Phase P.5 leverages content-addressed storage for cache-friendly reads. Since chunk hashes never change, cached Arrow RecordBatches require no invalidation and are shared across tables, versions, and branches. Cache hits bypass both disk I/O and Parquet decoding.

---

## Project Structure

```
rhizo/
├── rhizo_core/                 # Rust core library
│   └── src/
│       ├── chunk_store/      # Content-addressable storage
│       ├── catalog/          # Versioned catalog
│       ├── branch/           # Git-like branching
│       ├── transaction/      # Cross-table ACID
│       ├── changelog/        # Change tracking
│       └── merkle/           # Merkle tree deduplication
│
├── rhizo_python/               # PyO3 bindings
├── python/rhizo/  # Python query layer
├── tests/                    # Test suites
└── examples/                 # Interactive demos
```

---

## Design Principles

1. **Immutability** — All data is immutable once written.
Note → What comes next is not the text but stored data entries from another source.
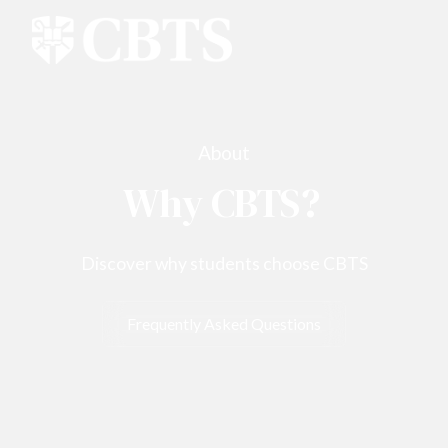
About
Why CBTS?
Discover why students choose CBTS
Frequently Asked Questions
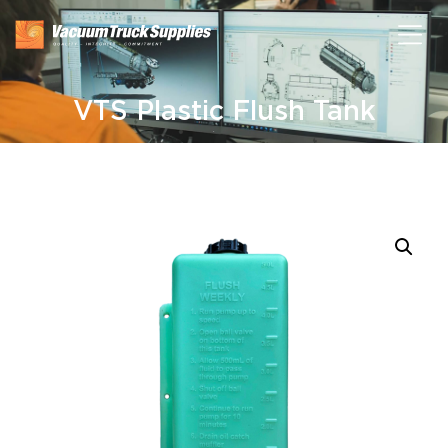
VTS Plastic Flush Tank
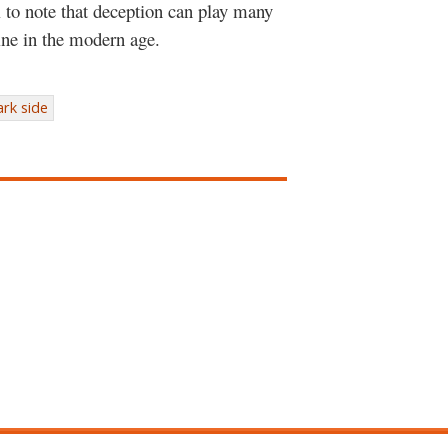
al to note that deception can play many
ine in the modern age.
ark side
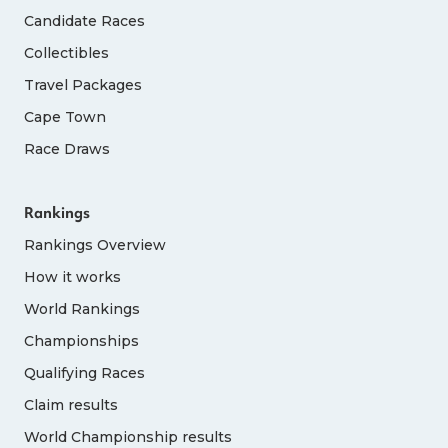
Candidate Races
Collectibles
Travel Packages
Cape Town
Race Draws
Rankings
Rankings Overview
How it works
World Rankings
Championships
Qualifying Races
Claim results
World Championship results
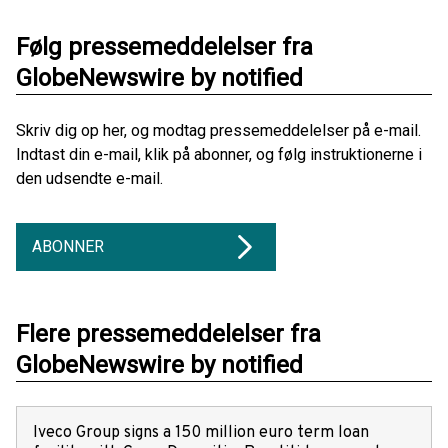
Følg pressemeddelelser fra
GlobeNewswire by notified
Skriv dig op her, og modtag pressemeddelelser på e-mail.
Indtast din e-mail, klik på abonner, og følg instruktionerne i
den udsendte e-mail.
ABONNER
Flere pressemeddelelser fra
GlobeNewswire by notified
Iveco Group signs a 150 million euro term loan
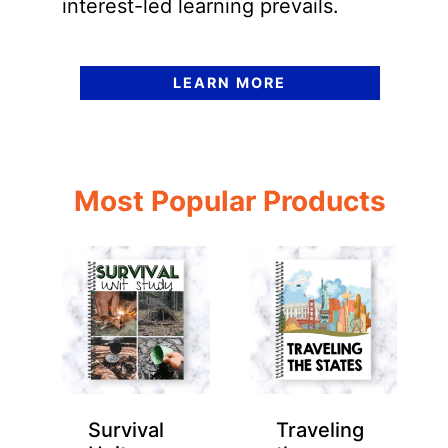
interest-led learning prevails.
LEARN MORE
Most Popular Products
Survival
Traveling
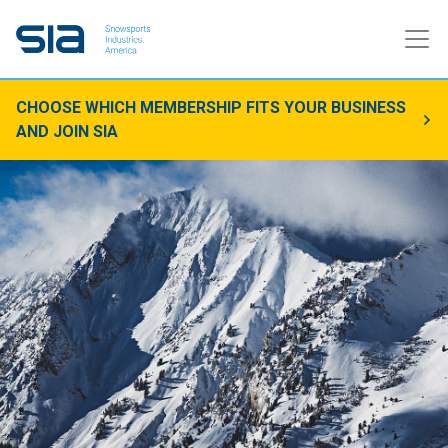
CHOOSE WHICH MEMBERSHIP FITS YOUR BUSINESS
AND JOIN SIA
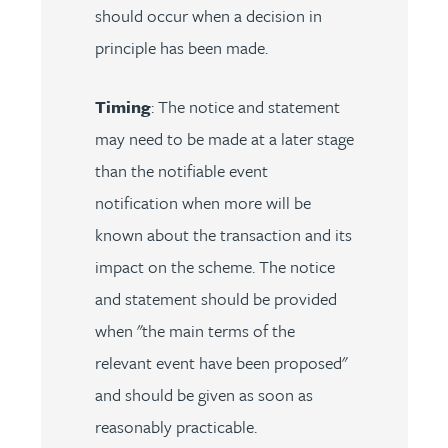
should occur when a decision in
principle has been made.
Timing
: The notice and statement
may need to be made at a later stage
than the notifiable event
notification when more will be
known about the transaction and its
impact on the scheme. The notice
and statement should be provided
when "the main terms of the
relevant event have been proposed"
and should be given as soon as
reasonably practicable.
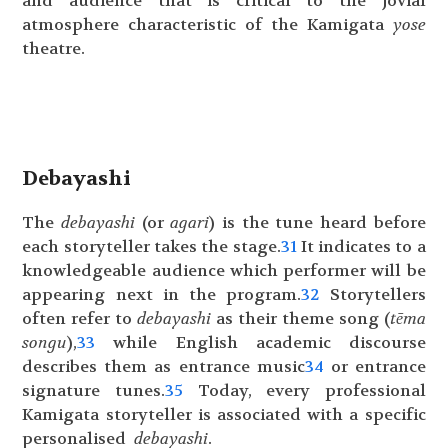
and audience that is critical to the jovial
atmosphere characteristic of the Kamigata
yose
theatre.
Debayashi
The
debayashi
(or
agari
) is the tune heard before
each storyteller takes the stage.
31
It indicates to a
knowledgeable audience which performer will be
appearing next in the program.
32
Storytellers
often refer to
debayashi
as their theme song (
tēma
songu
),
33
while English academic discourse
describes them as entrance music
34
or entrance
signature tunes.
35
Today, every professional
Kamigata storyteller is associated with a specific
personalised
debayashi
.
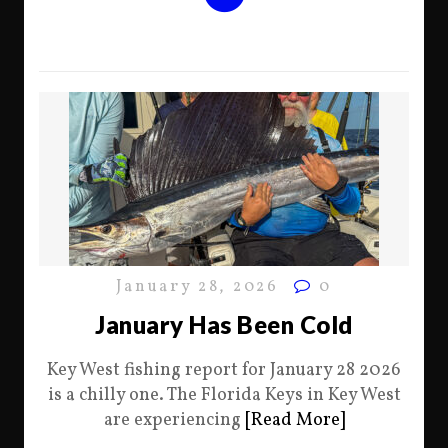
January 28, 2026
0
January Has Been Cold
Key West fishing report for January 28 2026
is a chilly one. The Florida Keys in Key West
are experiencing
[Read More]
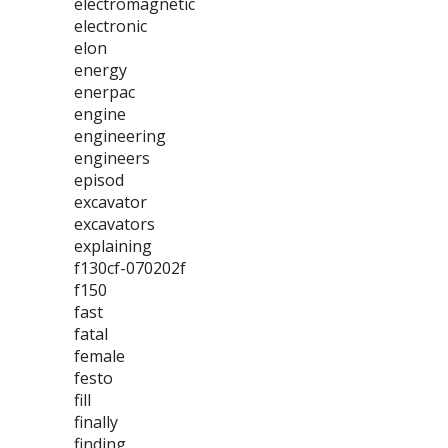
electromagnetic
electronic
elon
energy
enerpac
engine
engineering
engineers
episod
excavator
excavators
explaining
f130cf-070202f
f150
fast
fatal
female
festo
fill
finally
finding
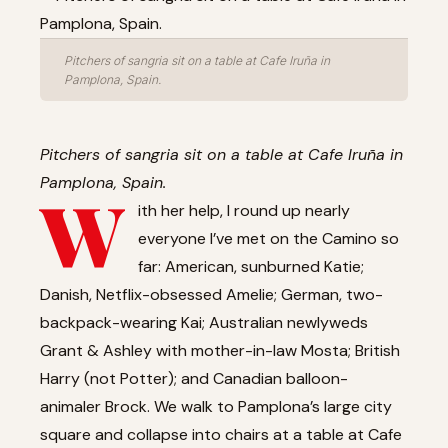
Pitchers of sangria sit on a table at Cafe Iruña in
Pamplona, Spain.
Pitchers of sangria sit on a table at Cafe Iruña in
Pamplona, Spain.
W
ith her help, I round up nearly
everyone I’ve met on the Camino so
far: American, sunburned Katie;
Danish, Netflix-obsessed Amelie; German, two-
backpack-wearing Kai; Australian newlyweds
Grant & Ashley with mother-in-law Mosta; British
Harry (not Potter); and Canadian balloon-
animaler Brock. We walk to Pamplona’s large city
square and collapse into chairs at a table at Cafe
Updates create new versions.
2. **Content Addressing** — Data identified by BLAKE3 hash enables automatic deduplication.
3. **Atomic Operations** — Write-to-temp-rename pattern prevents corruption.
4. **Layered Architecture** — ChunkStore, FileCatalog, and BranchManager are independent and composable.
5. **Time Travel by Default** — Every version is preserved and queryable.
6. **Zero-Copy Branching** — Branches are pointers to table versions, not data copies.

---

## Documentation

- [Technical Foundations](./docs/TECHNICAL_FOUNDATIONS.md) — Mathematical proofs and complexity analysis
- [Roadmap](./ROADMAP.md) — Current status and what's next
- [Changelog](./CHANGELOG.md) — Version history
- [Origin Story](./ORIGIN_STORY.md) — Why I built Rhizo
- [Contributing](./CONTRIBUTING.md) — How to contribute

---

## License

MIT — See [LICENSE](./LICENSE) for details.